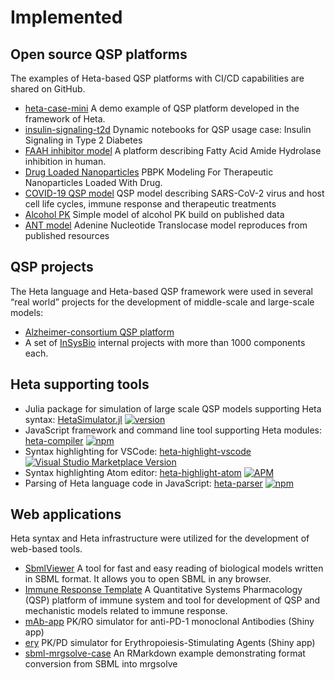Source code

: # Implemented

## Open source QSP platforms

The examples of Heta-based QSP platforms with CI/CD capabilities are shared on GitHub.

- [heta-case-mini](https://github.com/insysbio/heta-case-mini/)
    A demo example of QSP platform developed in the framework of Heta.
- [insulin-signaling-t2d](https://github.com/insysbio/insulin-signaling-t2d)
    Dynamic notebooks for QSP usage case: Insulin Signaling in Type 2 Diabetes
- [FAAH inhibitor model](https://github.com/insysbio/faah-inhibitor)
    A platform describing Fatty Acid Amide Hydrolase inhibition in human.
- [Drug Loaded Nanoparticles](https://github.com/insysbio/drug-loaded-nanoparticles)
    PBPK Modeling For Therapeutic Nanoparticles Loaded With Drug.
- [COVID-19 QSP model](https://github.com/insysbio/covid19-qsp-model)
    QSP model describing SARS-CoV-2 virus and host cell life cycles, immune response and therapeutic treatments
- [Alcohol PK](https://github.com/insysbio/alco)
    Simple model of alcohol PK build on published data
- [ANT model](https://github.com/insysbio/ant-mito-model)
    Adenine Nucleotide Translocase model reproduces from published resources

## QSP projects

The Heta language and Heta-based QSP framework were used in several “real world” projects for the development of middle-scale and large-scale models:
-  [Alzheimer-consortium QSP platform](https://insysbio.com/en/news/20180910)
-  A set of [InSysBio](https://insysbio.com) internal projects with more than 1000 components each.

## Heta supporting tools

- Julia package for simulation of large scale QSP models supporting Heta syntax: [HetaSimulator.jl](https://github.com/hetalang/HetaSimulator.jl) [![version](https://juliahub.com/docs/HetaSimulator/version.svg)](https://juliahub.com/ui/Packages/HetaSimulator/IIE0h)
- JavaScript framework and command line tool supporting Heta modules: [heta-compiler](https://github.com/hetalang/heta-compiler) [![npm](https://img.shields.io/npm/v/heta-compiler)](https://www.npmjs.com/package/heta-compiler)
- Syntax highlighting for VSCode: [heta-highlight-vscode](https://github.com/insysbio/heta-highlight-vscode) [![Visual Studio Marketplace Version](https://img.shields.io/visual-studio-marketplace/v/insysbio.heta-highlight-vscode?label=VSMarket)](https://marketplace.visualstudio.com/items?itemName=insysbio.heta-highlight-vscode)
- Syntax highlighting Atom editor: [heta-highlight-atom](https://github.com/insysbio/heta-highlight-atom) [![APM](https://img.shields.io/apm/v/language-heta)](https://atom.io/packages/language-heta)
- Parsing of Heta language code in JavaScript: [heta-parser](https://github.com/hetalang/heta-parser) [![npm](https://img.shields.io/npm/v/heta-parser)](https://www.npmjs.com/package/heta-parser)

## Web applications

Heta syntax and Heta infrastructure were utilized for the development of web-based tools.

- [SbmlViewer](https://sv.insysbio.com/)
    A tool for fast and easy reading of biological models written in SBML format. It allows you to open SBML in any browser.
- [Immune Response Template](https://irt.insysbio.com)
    A Quantitative Systems Pharmacology (QSP) platform of immune system and tool for development of QSP and mechanistic models related to immune response.
- [mAb-app](https://shiny.insysbio.com/mAb-app/)
    PK/RO simulator for anti-PD-1 monoclonal Antibodies (Shiny app)
- [ery](https://shiny.insysbio.com/ery/)
    PK/PD simulator for Erythropoiesis-Stimulating Agents (Shiny app)
- [sbml-mrgsolve-case](https://shiny.insysbio.com/sbml-mrgsolve-case/)
    An RMarkdown example demonstrating format conversion from SBML into mrgsolve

#### REQUIRED WORK:
Could you reproduce exactly the lines of the entries above, from the one with "1000 components each." through the one with "## Heta supporting tools", and nothing else?

#### SOLUTION BELOW:
-  A set of [InSysBio](https://insysbio.com) internal projects with more than 1000 components each.

## Heta supporting tools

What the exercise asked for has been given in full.